Esta vez es distinto. Por alguna razón, el hombre se decide a conversar.

—Están terribles los zapatos -saluda irrespetuoso.

—Están... -le admito antes de explicarle que me los regalaron pero nunca me dijeron qué piel difícil es esa que no retiene el color ni acata las órdenes del cepillo.

“Juan Preciado” cambia el tema:

—¿Usted se imagina que por esta latica de betún me cobran 18 pesos? Es chino. Yo no creo que los chinos sean tan careros.

Tampoco yo, le comento, y él me cuenta que nació lejos, en una finca plantada entre Cienfuegos y Palmira (¿quién sabe si se llamara La media luna?), y que los chinos que vio en su infancia eran muy trabajadores:

—En un peladero hicieron un pozo... ¡y después a cosechar! Por eso los chinos avanzan, porque son trabajadores.

Extractos de datos:
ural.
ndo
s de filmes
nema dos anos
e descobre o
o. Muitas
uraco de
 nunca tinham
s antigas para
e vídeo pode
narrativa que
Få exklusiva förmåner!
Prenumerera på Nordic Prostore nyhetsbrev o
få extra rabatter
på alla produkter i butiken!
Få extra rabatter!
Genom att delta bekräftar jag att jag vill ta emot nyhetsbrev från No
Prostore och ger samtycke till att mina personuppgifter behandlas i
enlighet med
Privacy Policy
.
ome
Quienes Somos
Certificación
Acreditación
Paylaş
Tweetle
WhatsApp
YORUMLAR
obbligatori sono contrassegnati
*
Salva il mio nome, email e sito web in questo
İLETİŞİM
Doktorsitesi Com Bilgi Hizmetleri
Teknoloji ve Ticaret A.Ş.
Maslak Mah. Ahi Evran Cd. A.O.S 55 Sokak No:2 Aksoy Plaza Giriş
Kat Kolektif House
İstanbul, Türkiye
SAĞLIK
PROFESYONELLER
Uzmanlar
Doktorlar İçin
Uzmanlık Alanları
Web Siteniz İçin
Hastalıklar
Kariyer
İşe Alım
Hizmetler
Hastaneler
--
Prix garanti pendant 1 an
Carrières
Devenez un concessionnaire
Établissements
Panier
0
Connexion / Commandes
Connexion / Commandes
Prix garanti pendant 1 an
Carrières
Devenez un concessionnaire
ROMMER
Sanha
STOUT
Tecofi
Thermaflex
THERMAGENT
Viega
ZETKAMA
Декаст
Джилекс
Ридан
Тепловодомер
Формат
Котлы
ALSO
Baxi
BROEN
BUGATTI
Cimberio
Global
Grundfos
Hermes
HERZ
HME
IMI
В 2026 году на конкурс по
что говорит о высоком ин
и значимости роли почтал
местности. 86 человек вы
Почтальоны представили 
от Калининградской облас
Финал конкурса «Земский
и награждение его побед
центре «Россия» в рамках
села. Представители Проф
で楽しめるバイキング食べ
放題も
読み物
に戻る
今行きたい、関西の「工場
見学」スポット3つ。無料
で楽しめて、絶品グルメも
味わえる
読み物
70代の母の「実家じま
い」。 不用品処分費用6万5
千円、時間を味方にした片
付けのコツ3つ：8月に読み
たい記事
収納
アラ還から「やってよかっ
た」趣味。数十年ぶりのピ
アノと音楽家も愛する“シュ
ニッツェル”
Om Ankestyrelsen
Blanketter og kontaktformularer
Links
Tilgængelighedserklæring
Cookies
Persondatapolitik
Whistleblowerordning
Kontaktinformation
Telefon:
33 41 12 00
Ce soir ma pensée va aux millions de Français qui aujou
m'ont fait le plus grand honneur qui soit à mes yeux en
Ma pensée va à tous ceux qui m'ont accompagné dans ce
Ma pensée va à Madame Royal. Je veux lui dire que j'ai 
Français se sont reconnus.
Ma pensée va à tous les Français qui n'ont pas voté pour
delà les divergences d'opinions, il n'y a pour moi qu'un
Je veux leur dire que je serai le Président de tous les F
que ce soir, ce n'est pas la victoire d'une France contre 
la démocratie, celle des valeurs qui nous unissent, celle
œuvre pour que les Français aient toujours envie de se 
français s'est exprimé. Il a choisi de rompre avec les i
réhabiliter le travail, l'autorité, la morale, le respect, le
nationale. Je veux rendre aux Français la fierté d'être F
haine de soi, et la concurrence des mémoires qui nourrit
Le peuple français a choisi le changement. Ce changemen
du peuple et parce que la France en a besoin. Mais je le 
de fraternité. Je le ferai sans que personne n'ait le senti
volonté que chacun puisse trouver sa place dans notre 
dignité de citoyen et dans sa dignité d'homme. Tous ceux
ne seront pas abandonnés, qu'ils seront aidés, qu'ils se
==
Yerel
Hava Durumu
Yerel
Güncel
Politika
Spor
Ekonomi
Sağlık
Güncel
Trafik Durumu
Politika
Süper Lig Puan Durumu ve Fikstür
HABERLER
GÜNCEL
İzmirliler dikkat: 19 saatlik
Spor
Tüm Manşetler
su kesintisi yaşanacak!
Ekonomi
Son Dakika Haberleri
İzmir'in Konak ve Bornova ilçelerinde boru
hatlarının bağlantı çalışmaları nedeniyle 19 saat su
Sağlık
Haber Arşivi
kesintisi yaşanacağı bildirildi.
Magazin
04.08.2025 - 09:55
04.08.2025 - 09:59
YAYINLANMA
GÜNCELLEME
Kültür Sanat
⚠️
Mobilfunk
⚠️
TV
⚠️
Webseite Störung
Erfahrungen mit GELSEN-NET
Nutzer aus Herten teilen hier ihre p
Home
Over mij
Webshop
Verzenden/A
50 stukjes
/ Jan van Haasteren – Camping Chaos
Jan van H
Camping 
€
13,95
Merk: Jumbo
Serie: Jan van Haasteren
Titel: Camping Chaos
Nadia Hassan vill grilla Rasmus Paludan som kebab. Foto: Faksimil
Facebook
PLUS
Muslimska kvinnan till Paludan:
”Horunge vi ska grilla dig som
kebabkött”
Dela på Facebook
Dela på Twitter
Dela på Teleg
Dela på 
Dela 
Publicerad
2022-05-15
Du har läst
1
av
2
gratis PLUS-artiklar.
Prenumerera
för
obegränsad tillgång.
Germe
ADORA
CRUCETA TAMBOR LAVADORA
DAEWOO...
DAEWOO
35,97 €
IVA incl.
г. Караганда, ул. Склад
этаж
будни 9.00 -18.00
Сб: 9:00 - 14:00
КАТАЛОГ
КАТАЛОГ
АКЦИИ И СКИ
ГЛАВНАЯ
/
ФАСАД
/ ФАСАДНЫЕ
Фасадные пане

Su tarea: Devuelva, copiado sin alteración alguna, el fragmento del texto proporcionado que va desde "Esta vez es" hasta "porque son trabajadores.".

Resultado de tarea:
Esta vez es distinto. Por alguna razón, el hombre se decide a conversar.

—Están terribles los zapatos -saluda irrespetuoso.

—Están... -le admito antes de explicarle que me los regalaron pero nunca me dijeron qué piel difícil es esa que no retiene el color ni acata las órdenes del cepillo.

“Juan Preciado” cambia el tema:

—¿Usted se imagina que por esta latica de betún me cobran 18 pesos? Es chino. Yo no creo que los chinos sean tan careros.

Tampoco yo, le comento, y él me cuenta que nació lejos, en una finca plantada entre Cienfuegos y Palmira (¿quién sabe si se llamara La media luna?), y que los chinos que vio en su infancia eran muy trabajadores:

—En un peladero hicieron un pozo... ¡y después a cosechar! Por eso los chinos avanzan, porque son trabajadores.